Tokoh Betawi, Zainuddin mengatakan, pertemuan itu memutuskan Majelis Adat Masyarakat Betawi menolak dan tidak mengikuti apabila ada rangkaian aksi-aksi yang berpotensi pada kerusuhan saat berjalannya proses persidangan di MK.

Haji Oding -panggilan akrab Zainuddin- menilai, aksi kerusuhan hanya akan merugikan masyarakat Jakarta, khususnya orang Betawi. "Kita tidak ingin situasi memanas sampai berujung pada kerusuhan seperti tahun 1998 lalu. Karena yang sangat dirugikan adalah orang Betawi. Kalau orang-orang bisa pulang kampung, sementara kalau orang betawi mau pulang ke mana? Di sini rumahnya," ujar Oding, Selasa (11/6/2019).

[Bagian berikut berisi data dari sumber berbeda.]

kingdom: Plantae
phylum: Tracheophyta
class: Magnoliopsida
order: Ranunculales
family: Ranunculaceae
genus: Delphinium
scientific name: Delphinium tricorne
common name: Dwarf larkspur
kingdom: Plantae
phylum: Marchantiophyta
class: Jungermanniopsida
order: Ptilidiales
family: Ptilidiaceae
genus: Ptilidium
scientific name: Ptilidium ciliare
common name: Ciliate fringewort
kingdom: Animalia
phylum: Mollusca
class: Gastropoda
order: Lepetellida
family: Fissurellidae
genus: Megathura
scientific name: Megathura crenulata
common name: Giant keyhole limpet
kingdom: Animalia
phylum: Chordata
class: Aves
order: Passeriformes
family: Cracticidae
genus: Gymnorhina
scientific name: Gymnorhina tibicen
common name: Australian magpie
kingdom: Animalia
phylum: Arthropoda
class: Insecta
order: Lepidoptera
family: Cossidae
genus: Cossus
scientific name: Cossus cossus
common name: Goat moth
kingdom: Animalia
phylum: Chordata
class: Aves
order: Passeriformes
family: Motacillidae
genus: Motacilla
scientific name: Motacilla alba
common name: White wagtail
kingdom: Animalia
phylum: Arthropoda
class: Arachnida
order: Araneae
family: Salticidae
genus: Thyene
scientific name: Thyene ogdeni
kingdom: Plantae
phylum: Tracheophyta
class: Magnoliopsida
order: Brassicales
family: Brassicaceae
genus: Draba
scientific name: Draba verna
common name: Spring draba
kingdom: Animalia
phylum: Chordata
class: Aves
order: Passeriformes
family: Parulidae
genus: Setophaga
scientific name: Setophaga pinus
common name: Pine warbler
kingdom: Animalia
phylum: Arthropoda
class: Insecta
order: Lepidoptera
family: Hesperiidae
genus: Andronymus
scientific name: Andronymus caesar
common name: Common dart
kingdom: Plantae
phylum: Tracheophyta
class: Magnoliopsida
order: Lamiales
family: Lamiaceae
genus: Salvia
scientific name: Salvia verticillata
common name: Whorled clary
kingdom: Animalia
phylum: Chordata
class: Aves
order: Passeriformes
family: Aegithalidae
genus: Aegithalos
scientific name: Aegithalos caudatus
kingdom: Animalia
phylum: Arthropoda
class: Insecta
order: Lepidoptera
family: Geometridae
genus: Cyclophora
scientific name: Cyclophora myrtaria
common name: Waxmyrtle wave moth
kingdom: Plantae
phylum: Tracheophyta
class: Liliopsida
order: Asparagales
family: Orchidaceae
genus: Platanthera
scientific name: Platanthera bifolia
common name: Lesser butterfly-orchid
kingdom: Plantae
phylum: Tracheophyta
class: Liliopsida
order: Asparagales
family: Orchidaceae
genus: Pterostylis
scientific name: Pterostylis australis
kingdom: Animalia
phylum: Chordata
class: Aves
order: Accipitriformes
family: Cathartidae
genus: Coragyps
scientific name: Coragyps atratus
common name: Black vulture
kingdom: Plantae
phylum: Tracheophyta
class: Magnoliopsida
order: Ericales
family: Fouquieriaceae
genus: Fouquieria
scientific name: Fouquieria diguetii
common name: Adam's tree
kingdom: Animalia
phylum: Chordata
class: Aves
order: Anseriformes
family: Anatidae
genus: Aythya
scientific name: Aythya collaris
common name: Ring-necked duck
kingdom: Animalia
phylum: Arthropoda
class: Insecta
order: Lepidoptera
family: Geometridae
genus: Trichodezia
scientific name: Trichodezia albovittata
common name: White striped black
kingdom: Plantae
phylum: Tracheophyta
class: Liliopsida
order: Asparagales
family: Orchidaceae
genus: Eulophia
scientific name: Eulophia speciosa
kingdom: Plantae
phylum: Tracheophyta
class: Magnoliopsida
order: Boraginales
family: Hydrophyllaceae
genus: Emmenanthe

Oding pun mengimbau, kepada masyarakat Jakarta khususnya warga Betawi, agar tidak terpengaruh dengan segala bentuk konten negatif yang mengarah pada provokasi maupun berita bohong, di seluruh lini sosial media.

"Kami mengajak agar setiap dari kita bisa menyaring sebelum sharing kabar-kabar yang belum tentu kebenarannya," ungkapnya.

Sementara itu, Imam Besar FBR Lutfi Hakim, juga menyampaikan imbauan agar kedua belah pihak baik tergugat maupun termohon agar menerima dengan legowo apapun hasil persidangan di MK. Supaya, situasi Ibu Kota Jakarta tetap kondusif.

"Intinya kita Betawi menolak jika adanya kerusuhan, dan upaya-upaya dari orang-orang yang mencoba membuat kerusuhan dan kerusakan di Jakarta dengan dalih apapun," katanya.

Lutfi menuturkan, Majelis Adat Betawi mendukung penuh aparat penegak hukum untuk mengambil tindakan tegas, jika terjadi huru-hara saat pengumuman sidang MK. "Karena kita kagak mau denger ada orang kita menjadi korban. Kita ingin Jakarta tetap aman," tandasnya.